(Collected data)
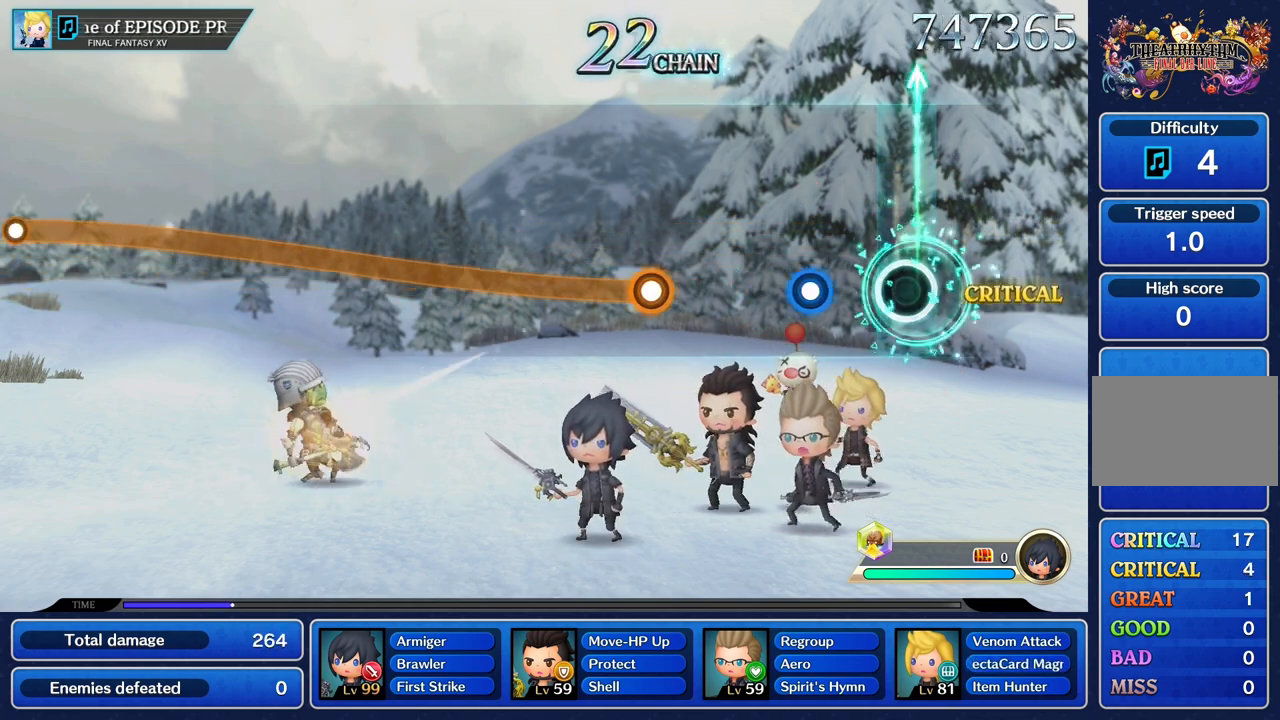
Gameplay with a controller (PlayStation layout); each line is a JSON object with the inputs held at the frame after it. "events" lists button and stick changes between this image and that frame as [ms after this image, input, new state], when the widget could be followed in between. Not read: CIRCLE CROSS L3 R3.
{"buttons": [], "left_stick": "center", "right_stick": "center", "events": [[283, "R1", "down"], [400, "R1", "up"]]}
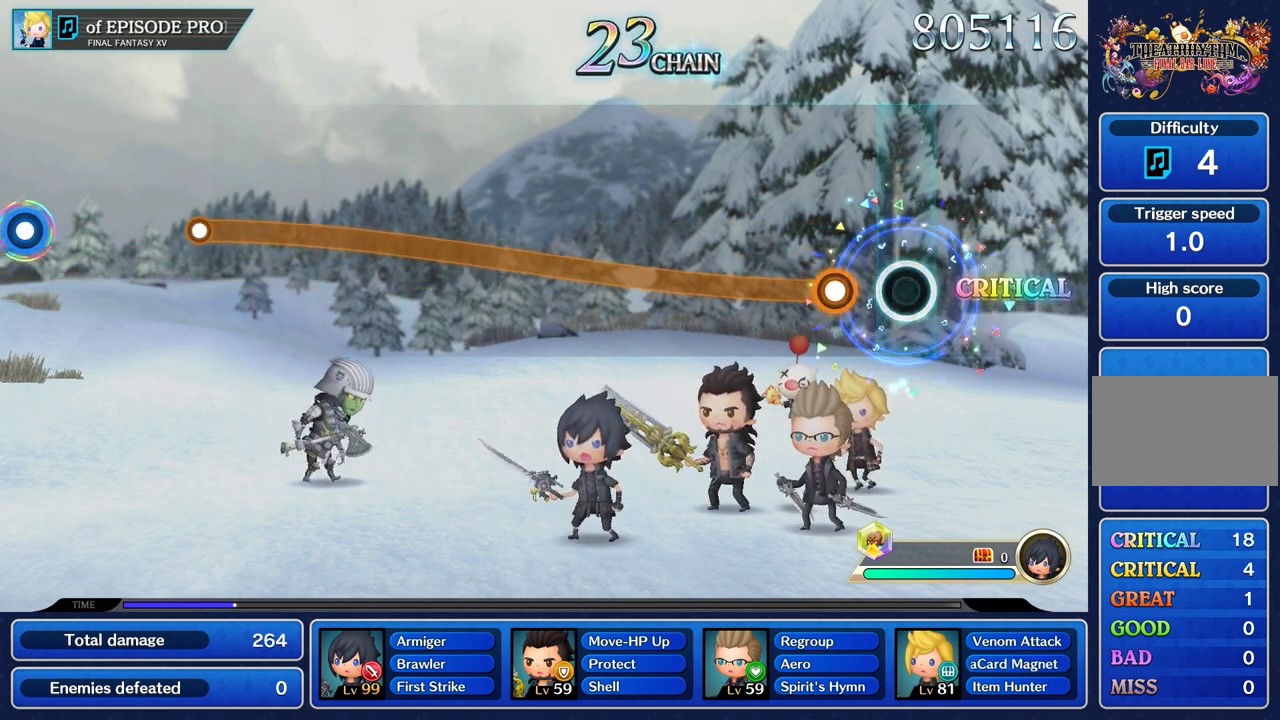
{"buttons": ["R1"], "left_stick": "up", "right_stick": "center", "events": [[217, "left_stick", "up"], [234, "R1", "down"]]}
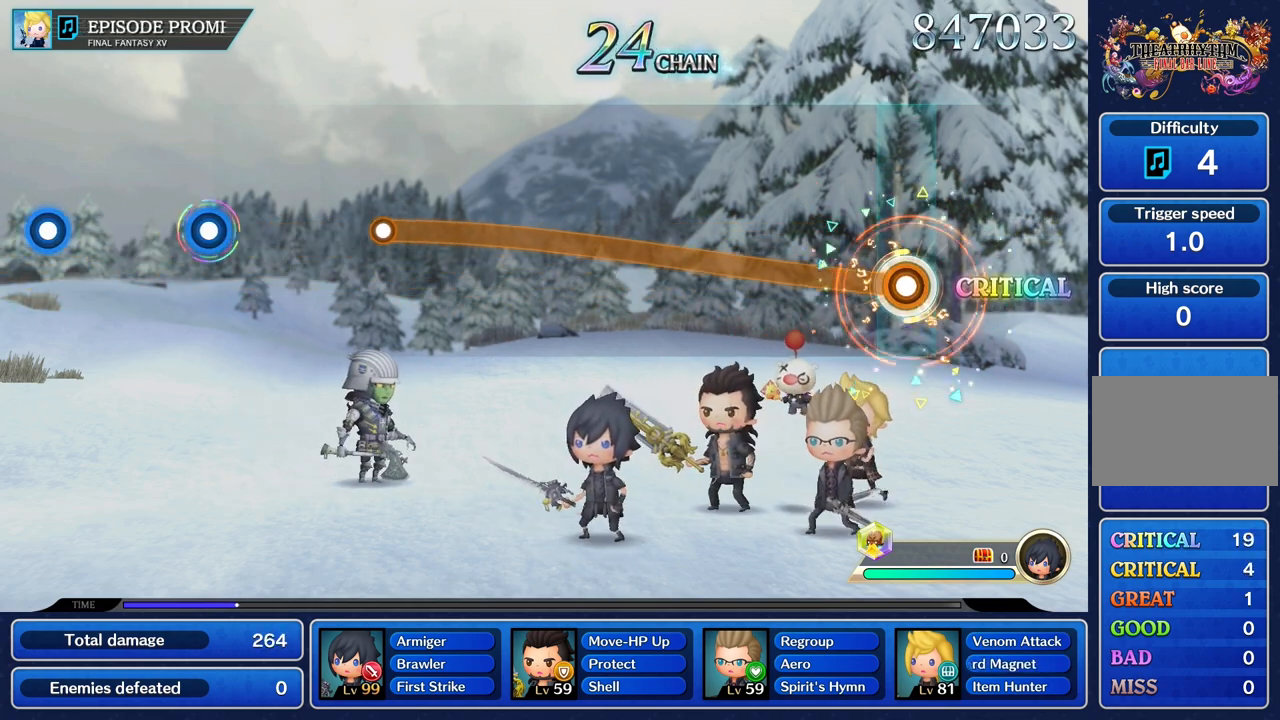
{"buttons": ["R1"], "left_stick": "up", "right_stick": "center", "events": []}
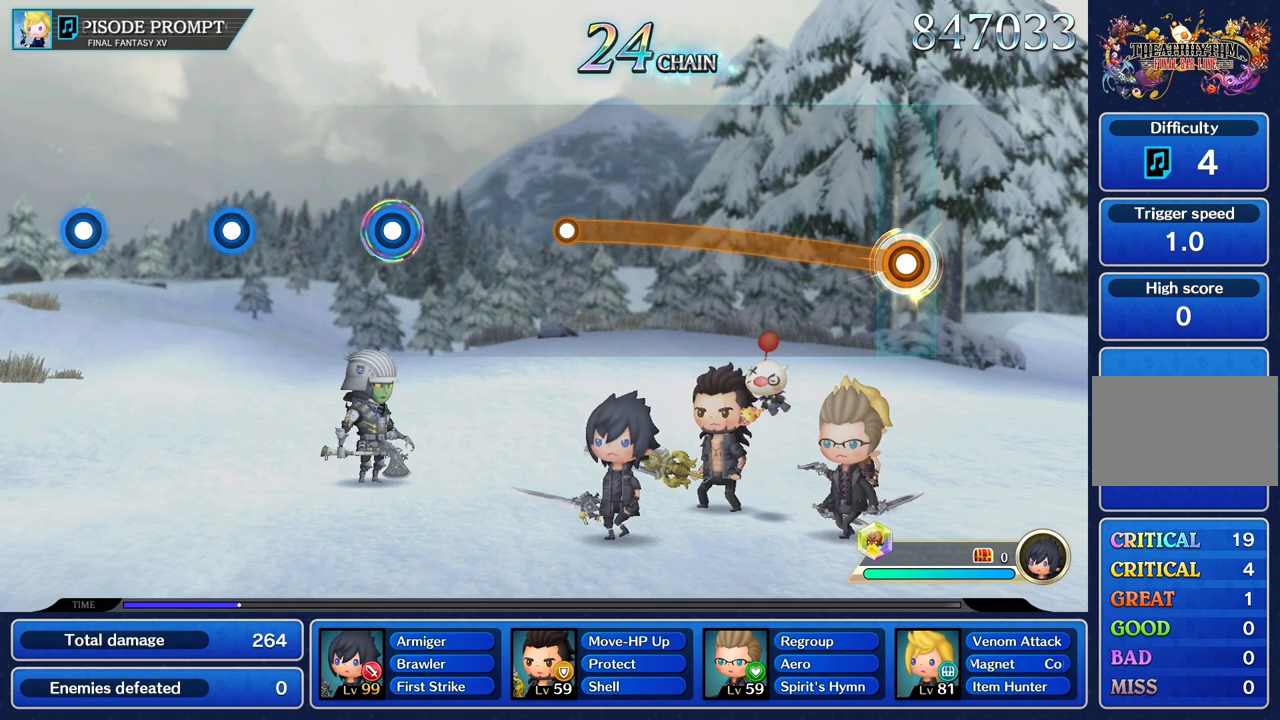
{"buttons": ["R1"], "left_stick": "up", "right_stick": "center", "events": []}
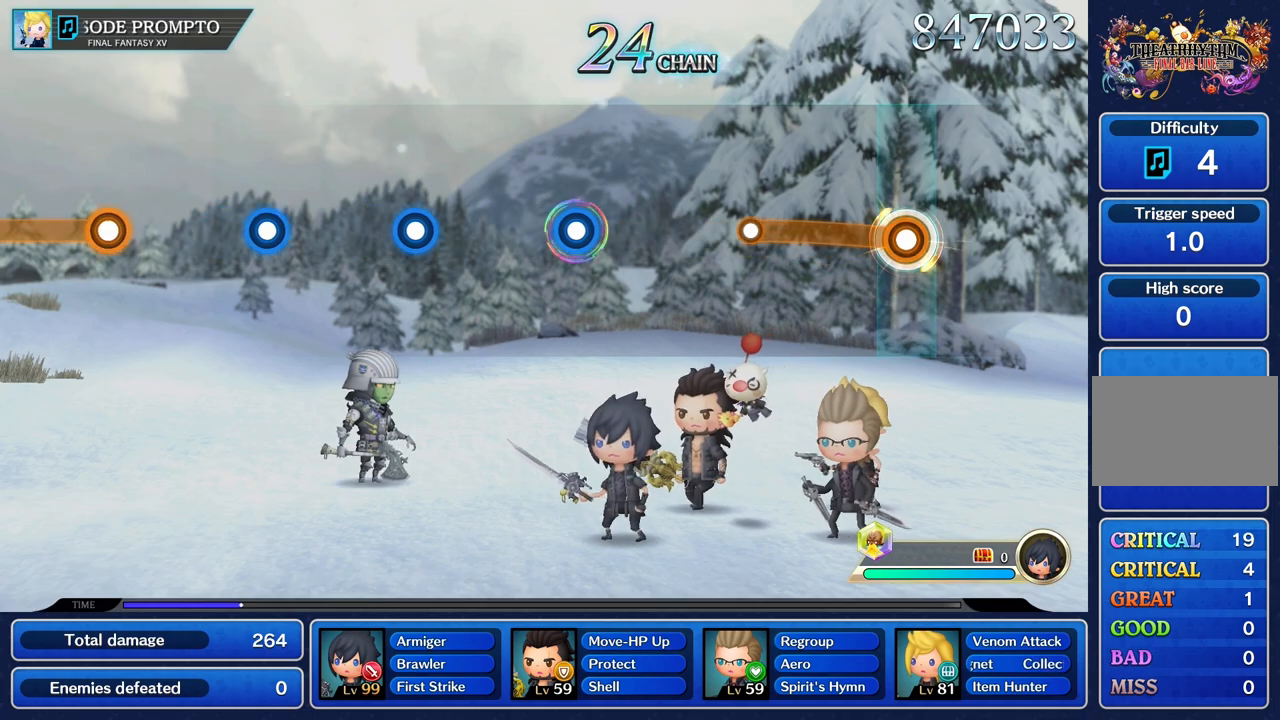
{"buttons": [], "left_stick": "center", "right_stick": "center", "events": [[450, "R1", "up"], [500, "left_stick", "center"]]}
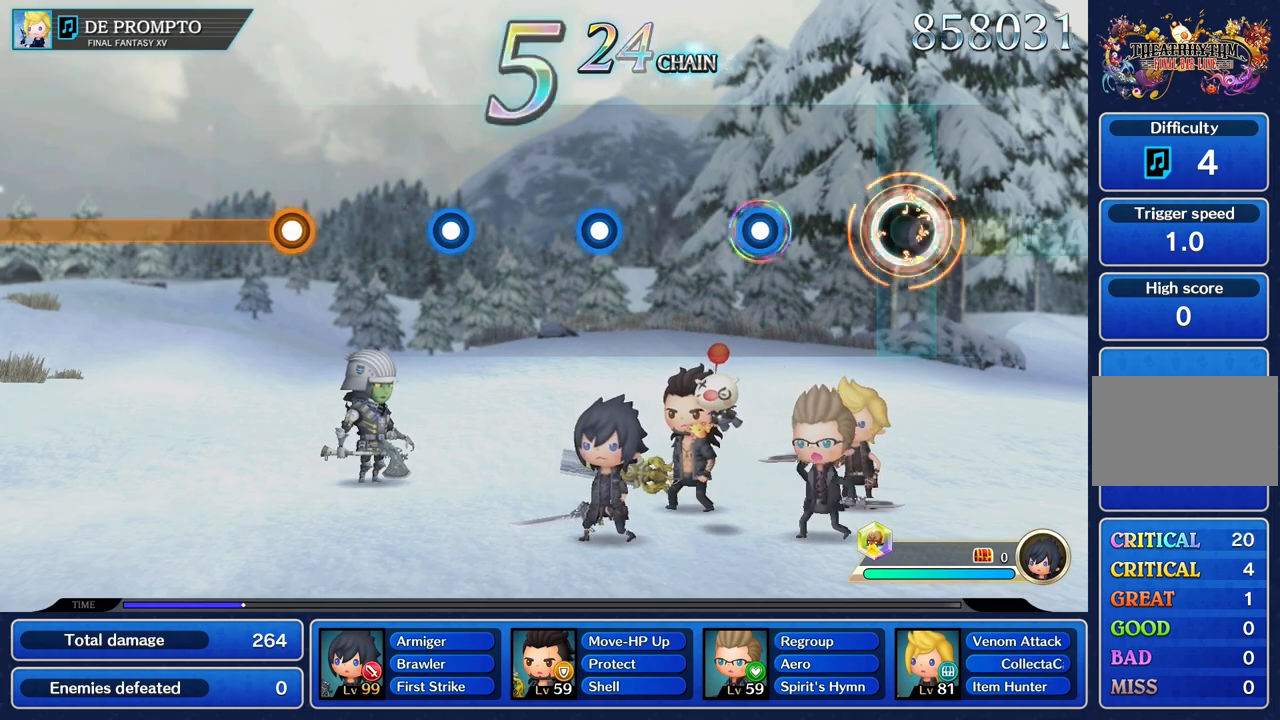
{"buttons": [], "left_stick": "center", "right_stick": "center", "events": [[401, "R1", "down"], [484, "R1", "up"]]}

What you have to do: The records above need to be copied exactly, with the pictures left out.

Problem solution:
Gameplay with a controller (PlayStation layout); each line is a JSON object with the inputs held at the frame after it. "events" lists button and stick changes between this image and that frame as [ms after this image, input, new state], when the widget could be followed in between. Not read: CIRCLE CROSS L3 R3.
{"buttons": [], "left_stick": "center", "right_stick": "center", "events": [[283, "R1", "down"], [400, "R1", "up"]]}
{"buttons": ["R1"], "left_stick": "up", "right_stick": "center", "events": [[217, "left_stick", "up"], [234, "R1", "down"]]}
{"buttons": ["R1"], "left_stick": "up", "right_stick": "center", "events": []}
{"buttons": ["R1"], "left_stick": "up", "right_stick": "center", "events": []}
{"buttons": [], "left_stick": "center", "right_stick": "center", "events": [[450, "R1", "up"], [500, "left_stick", "center"]]}
{"buttons": [], "left_stick": "center", "right_stick": "center", "events": [[401, "R1", "down"], [484, "R1", "up"]]}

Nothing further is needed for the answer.